## What the task requires
Go through the listing and copy each line that has the string "anchor" in it.

## Provided data

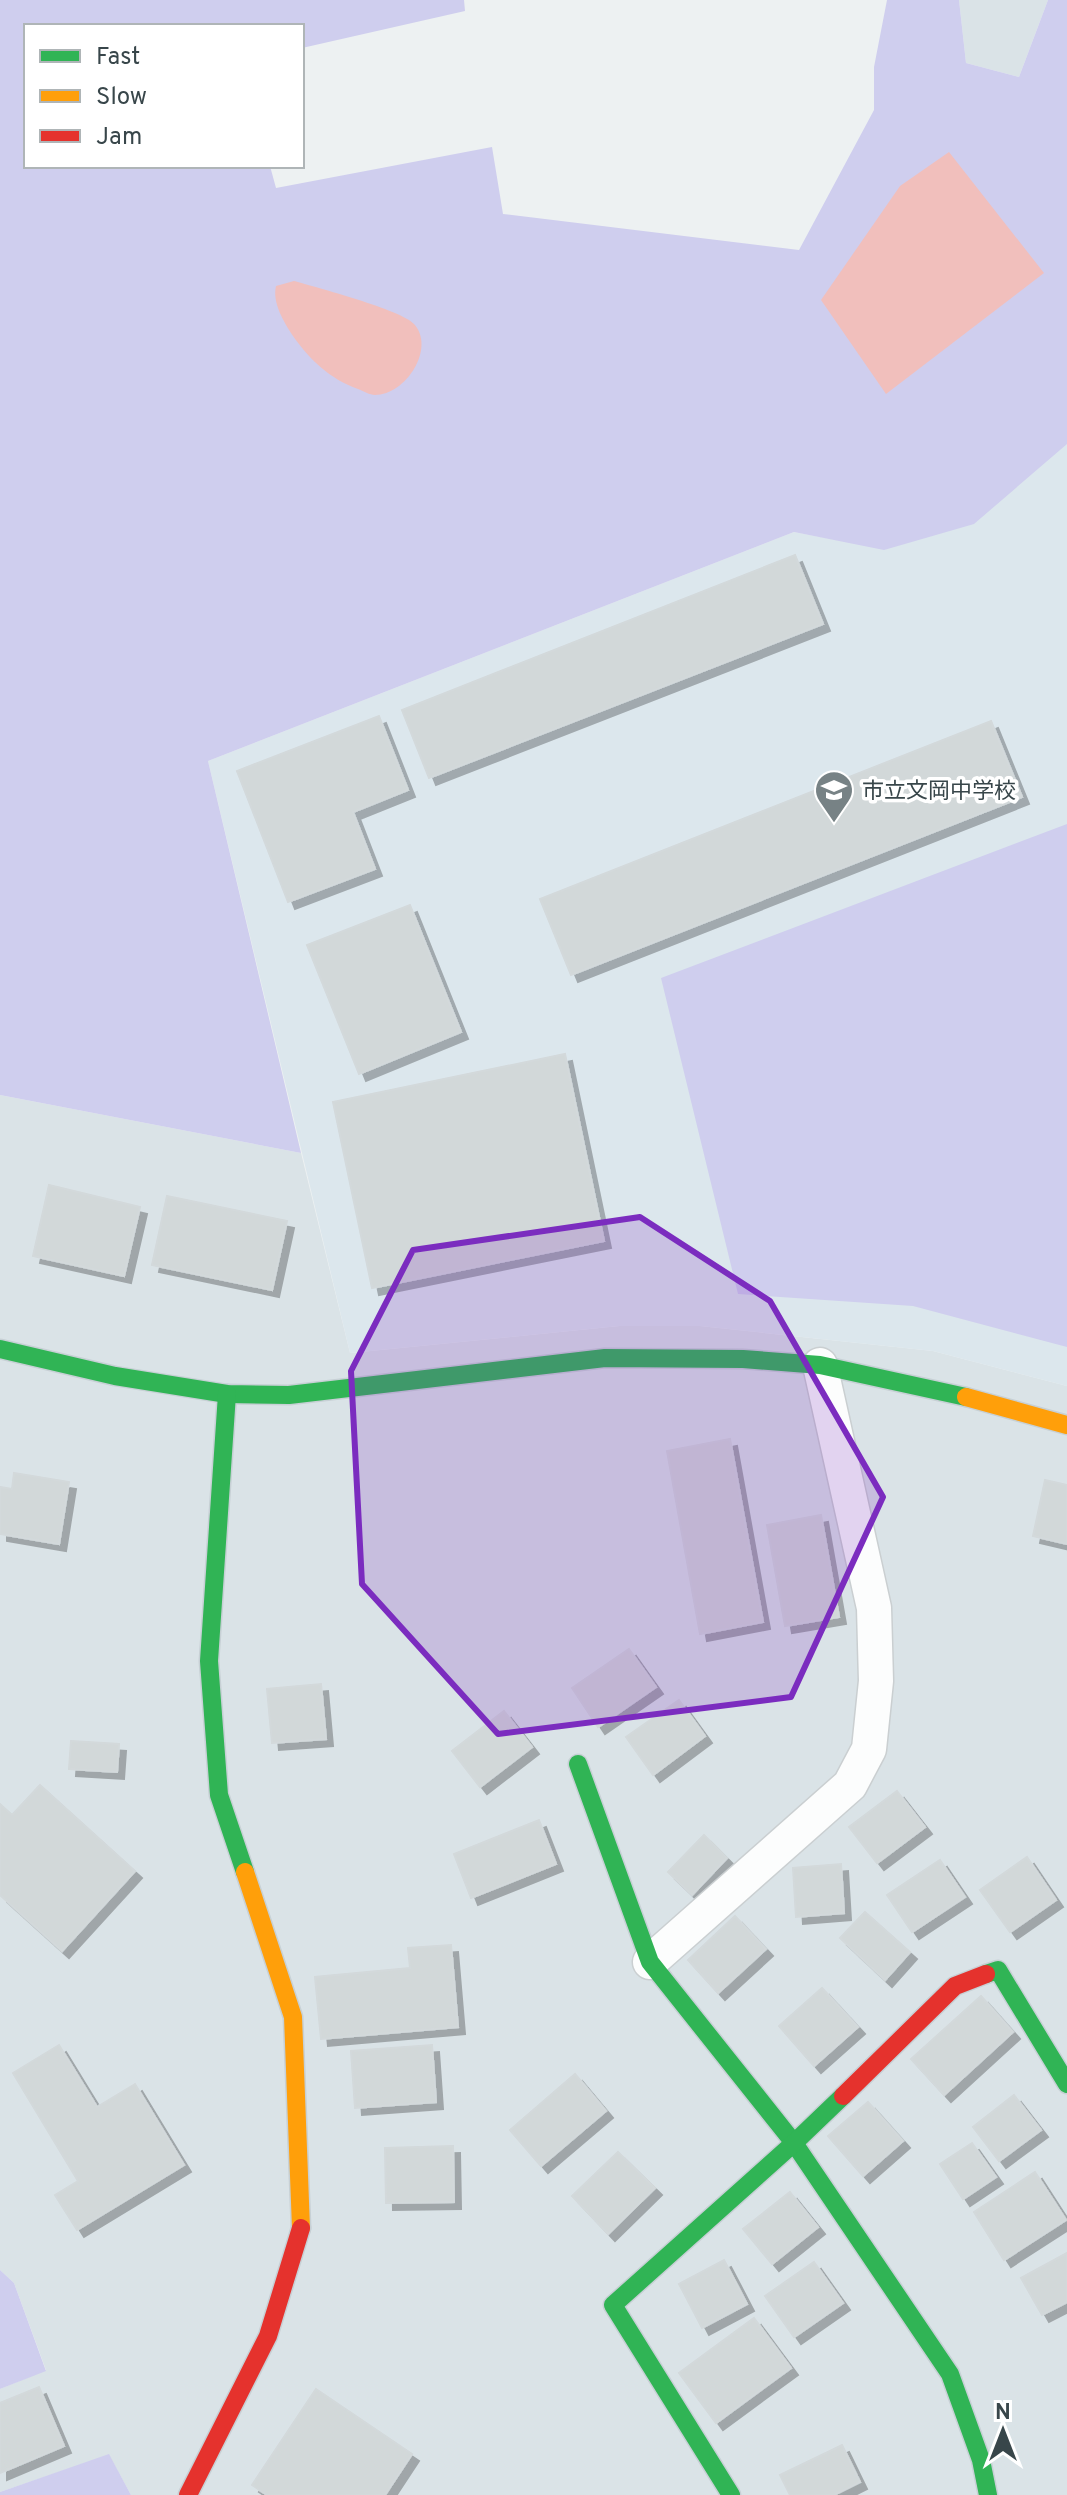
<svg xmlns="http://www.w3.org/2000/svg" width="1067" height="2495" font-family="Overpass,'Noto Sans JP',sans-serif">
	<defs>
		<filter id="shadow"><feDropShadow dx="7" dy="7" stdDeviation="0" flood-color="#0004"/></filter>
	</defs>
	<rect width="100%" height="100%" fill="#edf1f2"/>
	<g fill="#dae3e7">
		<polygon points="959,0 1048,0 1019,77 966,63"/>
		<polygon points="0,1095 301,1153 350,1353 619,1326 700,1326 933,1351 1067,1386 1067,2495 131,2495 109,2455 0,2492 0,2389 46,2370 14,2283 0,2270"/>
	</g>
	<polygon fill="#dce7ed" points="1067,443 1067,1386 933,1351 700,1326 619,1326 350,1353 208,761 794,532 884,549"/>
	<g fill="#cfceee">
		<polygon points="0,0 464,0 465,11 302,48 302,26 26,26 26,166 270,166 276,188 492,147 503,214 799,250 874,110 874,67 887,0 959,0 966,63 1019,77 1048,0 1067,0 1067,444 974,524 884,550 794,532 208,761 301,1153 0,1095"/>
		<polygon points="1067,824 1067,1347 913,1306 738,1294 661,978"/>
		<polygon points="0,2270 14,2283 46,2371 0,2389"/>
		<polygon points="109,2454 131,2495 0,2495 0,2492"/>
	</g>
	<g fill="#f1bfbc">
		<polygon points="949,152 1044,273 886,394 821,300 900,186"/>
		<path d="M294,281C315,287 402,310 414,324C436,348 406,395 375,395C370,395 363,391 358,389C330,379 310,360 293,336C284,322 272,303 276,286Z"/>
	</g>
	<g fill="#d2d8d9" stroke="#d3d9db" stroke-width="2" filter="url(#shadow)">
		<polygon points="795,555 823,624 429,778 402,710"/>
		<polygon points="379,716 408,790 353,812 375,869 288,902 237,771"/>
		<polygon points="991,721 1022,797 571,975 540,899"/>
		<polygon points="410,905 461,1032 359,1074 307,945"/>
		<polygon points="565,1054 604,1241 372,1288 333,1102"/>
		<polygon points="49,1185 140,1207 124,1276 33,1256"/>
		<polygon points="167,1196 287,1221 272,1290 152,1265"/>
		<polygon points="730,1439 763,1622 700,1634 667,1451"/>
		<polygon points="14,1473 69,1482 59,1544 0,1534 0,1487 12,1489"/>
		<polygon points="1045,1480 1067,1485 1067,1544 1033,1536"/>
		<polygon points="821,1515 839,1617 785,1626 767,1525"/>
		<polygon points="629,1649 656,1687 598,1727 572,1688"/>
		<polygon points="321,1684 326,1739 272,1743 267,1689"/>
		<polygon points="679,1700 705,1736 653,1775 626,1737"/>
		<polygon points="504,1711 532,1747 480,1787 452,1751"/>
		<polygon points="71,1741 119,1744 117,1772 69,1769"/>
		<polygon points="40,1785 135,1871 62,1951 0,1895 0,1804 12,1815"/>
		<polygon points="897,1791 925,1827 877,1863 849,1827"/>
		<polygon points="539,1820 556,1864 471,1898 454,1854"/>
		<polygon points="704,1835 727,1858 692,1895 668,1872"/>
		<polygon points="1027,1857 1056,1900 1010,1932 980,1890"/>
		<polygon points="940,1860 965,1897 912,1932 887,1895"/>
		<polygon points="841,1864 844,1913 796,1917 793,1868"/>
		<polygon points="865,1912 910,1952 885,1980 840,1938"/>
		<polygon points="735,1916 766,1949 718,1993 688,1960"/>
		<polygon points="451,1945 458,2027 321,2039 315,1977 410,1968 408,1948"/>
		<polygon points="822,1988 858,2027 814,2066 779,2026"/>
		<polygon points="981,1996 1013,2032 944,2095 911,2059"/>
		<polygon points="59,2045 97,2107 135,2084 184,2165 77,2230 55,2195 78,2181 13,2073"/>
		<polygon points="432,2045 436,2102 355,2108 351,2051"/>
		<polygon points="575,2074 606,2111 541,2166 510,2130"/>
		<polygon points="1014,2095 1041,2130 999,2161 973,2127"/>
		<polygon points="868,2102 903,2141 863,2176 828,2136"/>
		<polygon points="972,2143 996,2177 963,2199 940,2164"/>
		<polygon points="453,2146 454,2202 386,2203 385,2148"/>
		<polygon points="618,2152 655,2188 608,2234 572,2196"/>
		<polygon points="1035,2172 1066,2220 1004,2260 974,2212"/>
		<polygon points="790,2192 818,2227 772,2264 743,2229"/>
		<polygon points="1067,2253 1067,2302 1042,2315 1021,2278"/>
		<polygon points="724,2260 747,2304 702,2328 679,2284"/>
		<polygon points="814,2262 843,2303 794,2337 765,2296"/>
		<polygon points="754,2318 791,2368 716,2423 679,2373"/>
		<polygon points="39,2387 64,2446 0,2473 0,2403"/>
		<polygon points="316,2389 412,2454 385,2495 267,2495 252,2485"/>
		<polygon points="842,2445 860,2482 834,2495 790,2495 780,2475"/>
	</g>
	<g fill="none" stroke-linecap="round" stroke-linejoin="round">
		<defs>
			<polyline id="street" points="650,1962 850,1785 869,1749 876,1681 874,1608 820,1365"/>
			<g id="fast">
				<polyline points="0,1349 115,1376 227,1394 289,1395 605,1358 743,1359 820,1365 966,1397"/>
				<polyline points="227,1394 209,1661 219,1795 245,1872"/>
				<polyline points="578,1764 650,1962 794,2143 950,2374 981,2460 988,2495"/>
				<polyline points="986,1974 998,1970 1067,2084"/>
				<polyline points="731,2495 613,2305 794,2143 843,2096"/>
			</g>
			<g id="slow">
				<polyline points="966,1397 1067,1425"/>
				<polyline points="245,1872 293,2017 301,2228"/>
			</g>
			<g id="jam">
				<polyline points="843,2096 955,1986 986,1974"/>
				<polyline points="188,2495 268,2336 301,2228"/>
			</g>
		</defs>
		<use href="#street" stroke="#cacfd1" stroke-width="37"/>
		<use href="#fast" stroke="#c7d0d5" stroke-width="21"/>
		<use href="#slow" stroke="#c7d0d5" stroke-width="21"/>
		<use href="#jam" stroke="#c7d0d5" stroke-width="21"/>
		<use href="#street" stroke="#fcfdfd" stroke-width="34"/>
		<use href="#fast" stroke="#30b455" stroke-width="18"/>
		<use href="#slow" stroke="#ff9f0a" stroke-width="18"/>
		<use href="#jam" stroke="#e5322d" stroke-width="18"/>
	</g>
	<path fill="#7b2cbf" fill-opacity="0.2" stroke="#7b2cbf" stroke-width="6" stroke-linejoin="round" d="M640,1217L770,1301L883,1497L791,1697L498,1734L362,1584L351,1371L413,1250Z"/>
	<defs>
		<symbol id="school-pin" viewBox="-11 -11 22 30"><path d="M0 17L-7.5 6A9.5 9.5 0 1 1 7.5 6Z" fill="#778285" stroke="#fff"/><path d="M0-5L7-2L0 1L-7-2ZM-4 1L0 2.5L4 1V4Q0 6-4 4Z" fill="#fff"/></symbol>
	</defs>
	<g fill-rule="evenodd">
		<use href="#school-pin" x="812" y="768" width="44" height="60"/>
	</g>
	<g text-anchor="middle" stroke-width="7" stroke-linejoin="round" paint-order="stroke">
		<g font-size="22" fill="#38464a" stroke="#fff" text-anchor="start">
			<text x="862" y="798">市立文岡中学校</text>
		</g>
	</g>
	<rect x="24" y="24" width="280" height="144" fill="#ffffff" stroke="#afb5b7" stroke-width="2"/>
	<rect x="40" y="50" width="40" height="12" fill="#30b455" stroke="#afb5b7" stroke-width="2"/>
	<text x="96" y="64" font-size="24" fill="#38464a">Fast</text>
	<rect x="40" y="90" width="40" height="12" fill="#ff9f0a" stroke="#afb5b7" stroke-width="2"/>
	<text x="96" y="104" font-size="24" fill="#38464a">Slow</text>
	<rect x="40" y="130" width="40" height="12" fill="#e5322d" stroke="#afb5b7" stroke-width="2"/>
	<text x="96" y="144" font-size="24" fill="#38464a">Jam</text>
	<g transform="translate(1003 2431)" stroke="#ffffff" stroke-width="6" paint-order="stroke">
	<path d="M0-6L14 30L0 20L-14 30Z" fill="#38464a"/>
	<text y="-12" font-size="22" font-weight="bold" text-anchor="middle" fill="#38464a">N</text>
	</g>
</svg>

## Written answer
	<g text-anchor="middle" stroke-width="7" stroke-linejoin="round" paint-order="stroke">
		<g font-size="22" fill="#38464a" stroke="#fff" text-anchor="start">
	<text y="-12" font-size="22" font-weight="bold" text-anchor="middle" fill="#38464a">N</text>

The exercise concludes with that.